+++ Excerpt

According to the invention, the first and second devices are electrically connectable to one another so that, when the first electrical connector is connected to the second electrical connector, the first surface of the first device contacts the second surface of the second device. Moreover, the second surface of the second device typically is further contoured to define one or more projections that physically obstruct a standard electrical plug from engaging the second electrical conductor a sufficient amount to establish electrical contact therewith. Additionally, in certain embodiments, the first surface of the first device is contoured to accommodate the one or more projections so that the one or more projections do not physically obstruct the first device from engaging the second electrical connector a sufficient amount to establish electrical contact therewith.
In some embodiments, the first electrical connector comprises electrically conductive prongs that are rotatably movable between an open position in which the electrically conductive prongs can engage an electrical socket of the second device and a closed position in which the electrically conductive prongs are folded into a trough in the first device. In those embodiments, the one or more of the projections of the second device fit into the trough of the first device when the electrically conductive prongs are connected to the electrical socket.

++++++
+++ Data to examine

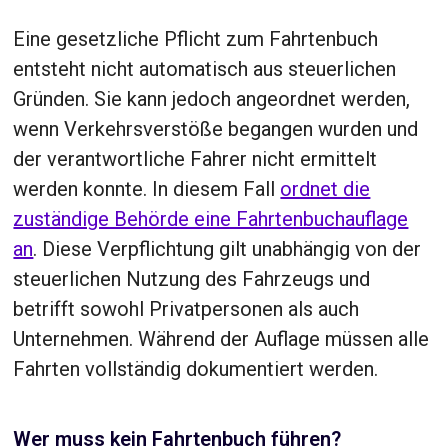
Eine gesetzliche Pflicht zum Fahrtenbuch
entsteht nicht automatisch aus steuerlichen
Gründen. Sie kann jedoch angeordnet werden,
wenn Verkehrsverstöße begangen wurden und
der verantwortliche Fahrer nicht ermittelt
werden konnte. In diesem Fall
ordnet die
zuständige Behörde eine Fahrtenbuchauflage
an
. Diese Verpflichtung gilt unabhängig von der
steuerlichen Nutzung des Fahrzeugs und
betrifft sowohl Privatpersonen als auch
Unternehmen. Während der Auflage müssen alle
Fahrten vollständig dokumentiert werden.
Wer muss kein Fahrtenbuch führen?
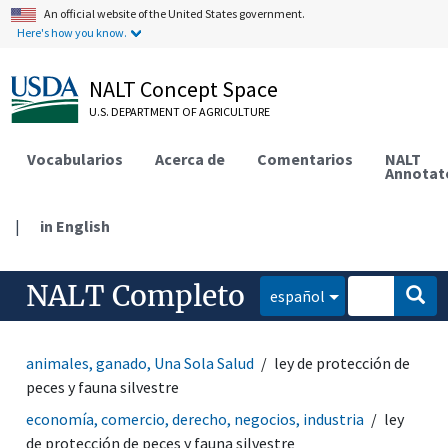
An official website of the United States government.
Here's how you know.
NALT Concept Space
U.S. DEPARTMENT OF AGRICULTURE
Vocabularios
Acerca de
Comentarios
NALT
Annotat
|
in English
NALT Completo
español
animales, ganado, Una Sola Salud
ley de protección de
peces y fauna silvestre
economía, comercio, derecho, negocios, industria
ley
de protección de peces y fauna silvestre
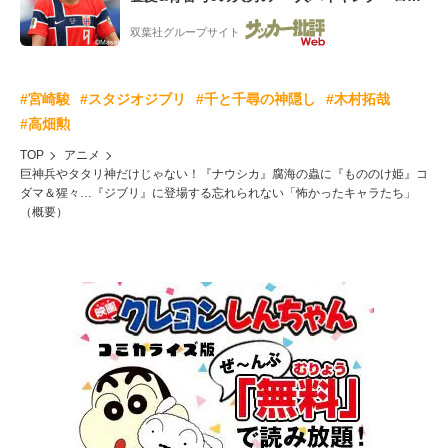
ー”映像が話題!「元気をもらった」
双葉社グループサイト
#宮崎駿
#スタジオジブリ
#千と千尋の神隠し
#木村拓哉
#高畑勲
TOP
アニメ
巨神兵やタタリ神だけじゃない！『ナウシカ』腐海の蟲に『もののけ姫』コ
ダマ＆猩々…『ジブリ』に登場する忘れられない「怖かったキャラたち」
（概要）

++++++
+++ Data to examine

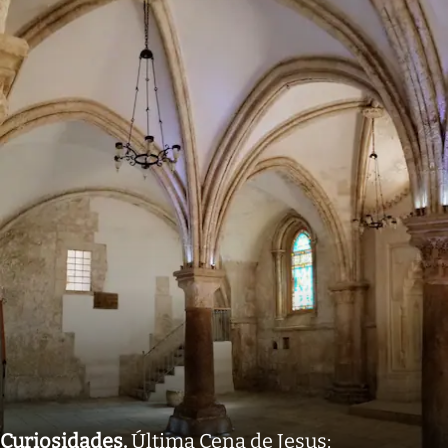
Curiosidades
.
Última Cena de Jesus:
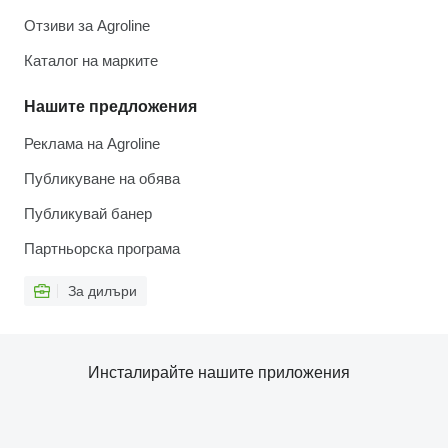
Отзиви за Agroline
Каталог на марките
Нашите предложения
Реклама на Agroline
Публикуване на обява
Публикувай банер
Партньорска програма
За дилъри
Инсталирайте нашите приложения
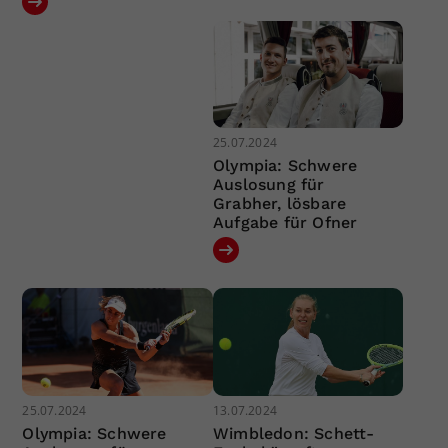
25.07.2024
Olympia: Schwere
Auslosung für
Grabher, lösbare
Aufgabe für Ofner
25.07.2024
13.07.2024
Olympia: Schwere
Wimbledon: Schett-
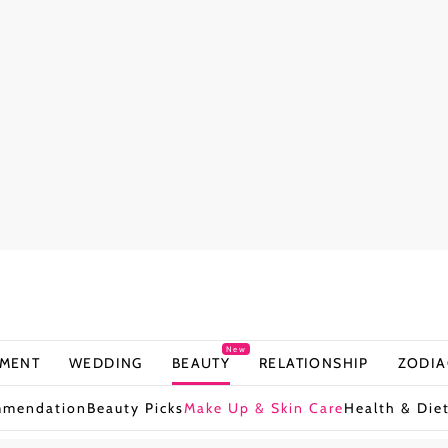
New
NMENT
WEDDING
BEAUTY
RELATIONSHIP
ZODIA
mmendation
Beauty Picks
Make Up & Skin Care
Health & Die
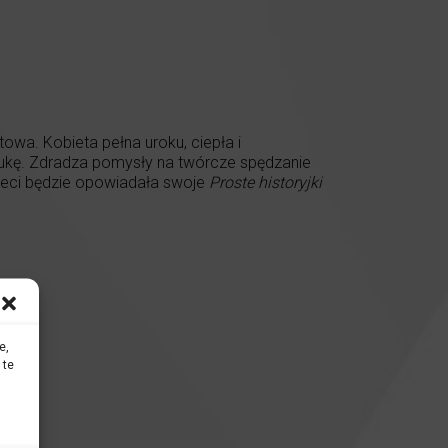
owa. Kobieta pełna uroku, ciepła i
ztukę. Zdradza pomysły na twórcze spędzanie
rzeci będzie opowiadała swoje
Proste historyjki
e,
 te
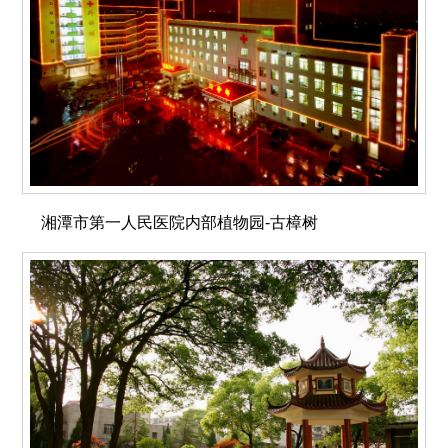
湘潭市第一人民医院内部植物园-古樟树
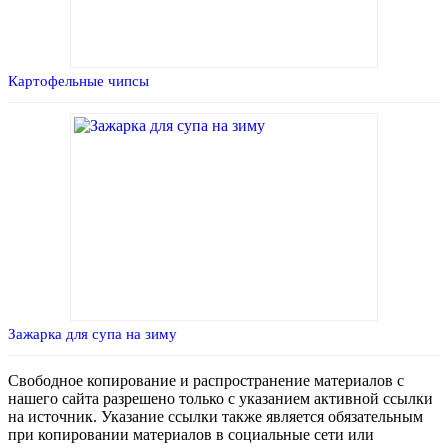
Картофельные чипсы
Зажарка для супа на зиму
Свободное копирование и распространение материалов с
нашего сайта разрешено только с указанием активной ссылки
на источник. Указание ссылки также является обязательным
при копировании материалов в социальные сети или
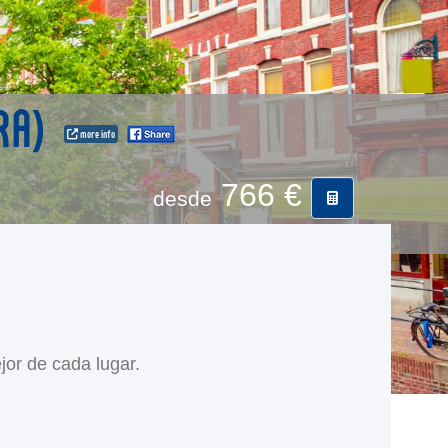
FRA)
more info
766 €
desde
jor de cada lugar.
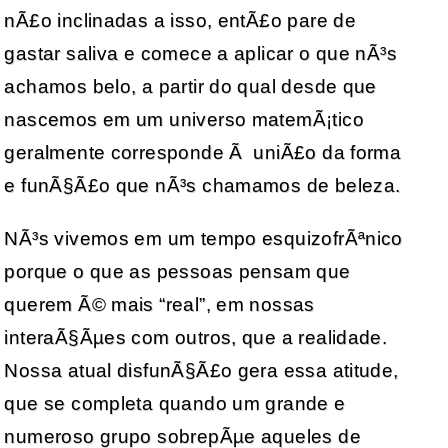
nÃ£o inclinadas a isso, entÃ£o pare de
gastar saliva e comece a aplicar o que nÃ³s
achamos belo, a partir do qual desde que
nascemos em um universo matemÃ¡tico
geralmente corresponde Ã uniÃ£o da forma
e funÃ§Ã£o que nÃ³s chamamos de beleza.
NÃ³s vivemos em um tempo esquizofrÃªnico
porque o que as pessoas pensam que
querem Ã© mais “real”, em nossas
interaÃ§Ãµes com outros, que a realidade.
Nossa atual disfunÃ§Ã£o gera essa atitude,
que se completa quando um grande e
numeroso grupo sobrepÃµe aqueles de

++++++

Exercise
Can you return, verbatim, the part of the electrical connector excerpt that begins at "In some embodiments, the" and stops after "the electrical socket."?

Output
In some embodiments, the first electrical connector comprises electrically conductive prongs that are rotatably movable between an open position in which the electrically conductive prongs can engage an electrical socket of the second device and a closed position in which the electrically conductive prongs are folded into a trough in the first device. In those embodiments, the one or more of the projections of the second device fit into the trough of the first device when the electrically conductive prongs are connected to the electrical socket.